### Problem to work on
In full and without alteration, write out the records.

### Data for processing
Start of Block

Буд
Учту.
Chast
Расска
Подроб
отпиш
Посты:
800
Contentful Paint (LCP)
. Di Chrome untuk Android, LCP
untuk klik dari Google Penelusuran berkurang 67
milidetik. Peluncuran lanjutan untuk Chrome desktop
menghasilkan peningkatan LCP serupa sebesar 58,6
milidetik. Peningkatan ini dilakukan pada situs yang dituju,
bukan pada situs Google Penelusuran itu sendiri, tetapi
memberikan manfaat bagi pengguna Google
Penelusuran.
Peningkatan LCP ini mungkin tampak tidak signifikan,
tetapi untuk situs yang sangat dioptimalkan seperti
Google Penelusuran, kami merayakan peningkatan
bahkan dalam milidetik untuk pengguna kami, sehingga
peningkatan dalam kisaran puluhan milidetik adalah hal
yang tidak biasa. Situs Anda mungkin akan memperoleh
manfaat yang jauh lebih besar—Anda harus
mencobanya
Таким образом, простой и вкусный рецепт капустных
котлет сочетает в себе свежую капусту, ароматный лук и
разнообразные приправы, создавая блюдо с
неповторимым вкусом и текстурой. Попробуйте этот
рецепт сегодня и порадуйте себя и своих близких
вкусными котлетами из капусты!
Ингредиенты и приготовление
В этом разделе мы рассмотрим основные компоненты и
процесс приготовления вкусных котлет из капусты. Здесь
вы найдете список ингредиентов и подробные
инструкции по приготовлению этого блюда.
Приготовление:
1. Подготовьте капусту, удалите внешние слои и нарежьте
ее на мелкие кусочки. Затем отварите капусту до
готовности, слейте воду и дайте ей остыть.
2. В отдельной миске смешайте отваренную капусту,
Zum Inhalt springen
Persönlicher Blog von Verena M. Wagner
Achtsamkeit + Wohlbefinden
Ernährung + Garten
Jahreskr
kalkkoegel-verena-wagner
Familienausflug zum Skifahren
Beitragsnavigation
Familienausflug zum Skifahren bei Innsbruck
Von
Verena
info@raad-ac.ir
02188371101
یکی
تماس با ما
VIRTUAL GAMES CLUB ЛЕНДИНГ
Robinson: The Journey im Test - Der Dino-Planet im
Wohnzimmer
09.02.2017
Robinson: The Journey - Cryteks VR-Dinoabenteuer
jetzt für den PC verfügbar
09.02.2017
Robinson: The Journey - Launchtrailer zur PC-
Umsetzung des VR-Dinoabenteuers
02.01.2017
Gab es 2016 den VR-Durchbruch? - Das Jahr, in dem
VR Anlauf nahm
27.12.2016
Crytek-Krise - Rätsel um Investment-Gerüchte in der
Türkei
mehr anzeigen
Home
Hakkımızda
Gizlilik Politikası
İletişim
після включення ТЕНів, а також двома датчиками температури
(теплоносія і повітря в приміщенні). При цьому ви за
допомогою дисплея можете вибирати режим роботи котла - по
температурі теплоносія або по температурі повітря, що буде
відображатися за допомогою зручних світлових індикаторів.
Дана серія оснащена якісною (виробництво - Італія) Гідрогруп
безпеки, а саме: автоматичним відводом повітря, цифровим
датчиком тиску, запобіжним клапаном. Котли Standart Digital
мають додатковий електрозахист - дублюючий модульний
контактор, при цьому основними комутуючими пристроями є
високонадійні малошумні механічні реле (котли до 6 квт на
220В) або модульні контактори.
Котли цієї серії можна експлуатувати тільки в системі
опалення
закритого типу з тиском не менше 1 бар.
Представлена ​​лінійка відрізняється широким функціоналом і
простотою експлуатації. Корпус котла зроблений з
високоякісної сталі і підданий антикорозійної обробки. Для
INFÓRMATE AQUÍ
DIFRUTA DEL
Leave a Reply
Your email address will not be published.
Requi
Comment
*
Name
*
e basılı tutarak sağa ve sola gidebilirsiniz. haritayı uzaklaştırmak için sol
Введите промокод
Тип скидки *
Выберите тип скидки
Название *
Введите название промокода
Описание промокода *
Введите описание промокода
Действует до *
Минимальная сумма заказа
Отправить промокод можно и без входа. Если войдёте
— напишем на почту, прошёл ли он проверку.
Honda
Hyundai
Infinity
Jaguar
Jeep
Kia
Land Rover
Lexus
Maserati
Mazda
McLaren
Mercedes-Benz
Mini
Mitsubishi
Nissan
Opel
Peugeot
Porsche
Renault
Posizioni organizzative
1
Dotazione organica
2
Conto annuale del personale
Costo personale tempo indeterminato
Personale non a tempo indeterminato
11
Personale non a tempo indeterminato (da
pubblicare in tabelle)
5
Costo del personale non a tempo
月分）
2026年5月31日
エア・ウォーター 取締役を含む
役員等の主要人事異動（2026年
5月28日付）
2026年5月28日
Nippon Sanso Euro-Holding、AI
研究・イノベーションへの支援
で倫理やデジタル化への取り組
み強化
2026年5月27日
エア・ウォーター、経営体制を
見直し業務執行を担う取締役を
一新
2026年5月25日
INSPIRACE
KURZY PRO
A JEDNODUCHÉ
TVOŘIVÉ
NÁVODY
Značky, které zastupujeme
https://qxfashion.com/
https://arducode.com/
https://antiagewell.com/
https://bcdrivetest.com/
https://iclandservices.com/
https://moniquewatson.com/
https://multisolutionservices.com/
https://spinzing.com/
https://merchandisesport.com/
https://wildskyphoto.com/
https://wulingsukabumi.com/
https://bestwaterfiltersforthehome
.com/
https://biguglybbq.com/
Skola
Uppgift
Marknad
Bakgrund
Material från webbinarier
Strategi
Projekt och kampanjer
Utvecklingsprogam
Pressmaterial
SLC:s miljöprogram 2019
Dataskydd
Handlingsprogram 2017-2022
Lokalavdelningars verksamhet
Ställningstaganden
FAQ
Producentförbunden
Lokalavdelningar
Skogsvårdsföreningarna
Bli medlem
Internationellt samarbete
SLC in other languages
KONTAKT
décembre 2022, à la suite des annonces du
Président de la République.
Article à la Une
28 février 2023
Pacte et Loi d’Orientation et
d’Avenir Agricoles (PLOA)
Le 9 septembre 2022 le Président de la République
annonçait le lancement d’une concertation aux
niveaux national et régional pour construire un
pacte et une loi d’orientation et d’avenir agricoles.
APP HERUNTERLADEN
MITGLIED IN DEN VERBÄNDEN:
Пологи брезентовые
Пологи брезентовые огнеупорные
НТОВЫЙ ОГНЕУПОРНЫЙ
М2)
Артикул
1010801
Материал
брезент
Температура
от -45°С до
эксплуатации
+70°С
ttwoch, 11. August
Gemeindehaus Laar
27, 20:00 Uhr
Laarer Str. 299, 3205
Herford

End of Block

### Your response
Буд
Учту.
Chast
Расска
Подроб
отпиш
Посты:
800
Contentful Paint (LCP)
. Di Chrome untuk Android, LCP
untuk klik dari Google Penelusuran berkurang 67
milidetik. Peluncuran lanjutan untuk Chrome desktop
menghasilkan peningkatan LCP serupa sebesar 58,6
milidetik. Peningkatan ini dilakukan pada situs yang dituju,
bukan pada situs Google Penelusuran itu sendiri, tetapi
memberikan manfaat bagi pengguna Google
Penelusuran.
Peningkatan LCP ini mungkin tampak tidak signifikan,
tetapi untuk situs yang sangat dioptimalkan seperti
Google Penelusuran, kami merayakan peningkatan
bahkan dalam milidetik untuk pengguna kami, sehingga
peningkatan dalam kisaran puluhan milidetik adalah hal
yang tidak biasa. Situs Anda mungkin akan memperoleh
manfaat yang jauh lebih besar—Anda harus
mencobanya
Таким образом, простой и вкусный рецепт капустных
котлет сочетает в себе свежую капусту, ароматный лук и
разнообразные приправы, создавая блюдо с
неповторимым вкусом и текстурой. Попробуйте этот
рецепт сегодня и порадуйте себя и своих близких
вкусными котлетами из капусты!
Ингредиенты и приготовление
В этом разделе мы рассмотрим основные компоненты и
процесс приготовления вкусных котлет из капусты. Здесь
вы найдете список ингредиентов и подробные
инструкции по приготовлению этого блюда.
Приготовление:
1. Подготовьте капусту, удалите внешние слои и нарежьте
ее на мелкие кусочки. Затем отварите капусту до
готовности, слейте воду и дайте ей остыть.
2. В отдельной миске смешайте отваренную капусту,
Zum Inhalt springen
Persönlicher Blog von Verena M. Wagner
Achtsamkeit + Wohlbefinden
Ernährung + Garten
Jahreskr
kalkkoegel-verena-wagner
Familienausflug zum Skifahren
Beitragsnavigation
Familienausflug zum Skifahren bei Innsbruck
Von
Verena
info@raad-ac.ir
02188371101
یکی
تماس با ما
VIRTUAL GAMES CLUB ЛЕНДИНГ
Robinson: The Journey im Test - Der Dino-Planet im
Wohnzimmer
09.02.2017
Robinson: The Journey - Cryteks VR-Dinoabenteuer
jetzt für den PC verfügbar
09.02.2017
Robinson: The Journey - Launchtrailer zur PC-
Umsetzung des VR-Dinoabenteuers
02.01.2017
Gab es 2016 den VR-Durchbruch? - Das Jahr, in dem
VR Anlauf nahm
27.12.2016
Crytek-Krise - Rätsel um Investment-Gerüchte in der
Türkei
mehr anzeigen
Home
Hakkımızda
Gizlilik Politikası
İletişim
після включення ТЕНів, а також двома датчиками температури
(теплоносія і повітря в приміщенні). При цьому ви за
допомогою дисплея можете вибирати режим роботи котла - по
температурі теплоносія або по температурі повітря, що буде
відображатися за допомогою зручних світлових індикаторів.
Дана серія оснащена якісною (виробництво - Італія) Гідрогруп
безпеки, а саме: автоматичним відводом повітря, цифровим
датчиком тиску, запобіжним клапаном. Котли Standart Digital
мають додатковий електрозахист - дублюючий модульний
контактор, при цьому основними комутуючими пристроями є
високонадійні малошумні механічні реле (котли до 6 квт на
220В) або модульні контактори.
Котли цієї серії можна експлуатувати тільки в системі
опалення
закритого типу з тиском не менше 1 бар.
Представлена ​​лінійка відрізняється широким функціоналом і
простотою експлуатації. Корпус котла зроблений з
високоякісної сталі і підданий антикорозійної обробки. Для
INFÓRMATE AQUÍ
DIFRUTA DEL
Leave a Reply
Your email address will not be published.
Requi
Comment
*
Name
*
e basılı tutarak sağa ve sola gidebilirsiniz. haritayı uzaklaştırmak için sol
Введите промокод
Тип скидки *
Выберите тип скидки
Название *
Введите название промокода
Описание промокода *
Введите описание промокода
Действует до *
Минимальная сумма заказа
Отправить промокод можно и без входа. Если войдёте
— напишем на почту, прошёл ли он проверку.
Honda
Hyundai
Infinity
Jaguar
Jeep
Kia
Land Rover
Lexus
Maserati
Mazda
McLaren
Mercedes-Benz
Mini
Mitsubishi
Nissan
Opel
Peugeot
Porsche
Renault
Posizioni organizzative
1
Dotazione organica
2
Conto annuale del personale
Costo personale tempo indeterminato
Personale non a tempo indeterminato
11
Personale non a tempo indeterminato (da
pubblicare in tabelle)
5
Costo del personale non a tempo
月分）
2026年5月31日
エア・ウォーター 取締役を含む
役員等の主要人事異動（2026年
5月28日付）
2026年5月28日
Nippon Sanso Euro-Holding、AI
研究・イノベーションへの支援
で倫理やデジタル化への取り組
み強化
2026年5月27日
エア・ウォーター、経営体制を
見直し業務執行を担う取締役を
一新
2026年5月25日
INSPIRACE
KURZY PRO
A JEDNODUCHÉ
TVOŘIVÉ
NÁVODY
Značky, které zastupujeme
https://qxfashion.com/
https://arducode.com/
https://antiagewell.com/
https://bcdrivetest.com/
https://iclandservices.com/
https://moniquewatson.com/
https://multisolutionservices.com/
https://spinzing.com/
https://merchandisesport.com/
https://wildskyphoto.com/
https://wulingsukabumi.com/
https://bestwaterfiltersforthehome
.com/
https://biguglybbq.com/
Skola
Uppgift
Marknad
Bakgrund
Material från webbinarier
Strategi
Projekt och kampanjer
Utvecklingsprogam
Pressmaterial
SLC:s miljöprogram 2019
Dataskydd
Handlingsprogram 2017-2022
Lokalavdelningars verksamhet
Ställningstaganden
FAQ
Producentförbunden
Lokalavdelningar
Skogsvårdsföreningarna
Bli medlem
Internationellt samarbete
SLC in other languages
KONTAKT
décembre 2022, à la suite des annonces du
Président de la République.
Article à la Une
28 février 2023
Pacte et Loi d’Orientation et
d’Avenir Agricoles (PLOA)
Le 9 septembre 2022 le Président de la République
annonçait le lancement d’une concertation aux
niveaux national et régional pour construire un
pacte et une loi d’orientation et d’avenir agricoles.
APP HERUNTERLADEN
MITGLIED IN DEN VERBÄNDEN:
Пологи брезентовые
Пологи брезентовые огнеупорные
НТОВЫЙ ОГНЕУПОРНЫЙ
М2)
Артикул
1010801
Материал
брезент
Температура
от -45°С до
эксплуатации
+70°С
ttwoch, 11. August
Gemeindehaus Laar
27, 20:00 Uhr
Laarer Str. 299, 3205
Herford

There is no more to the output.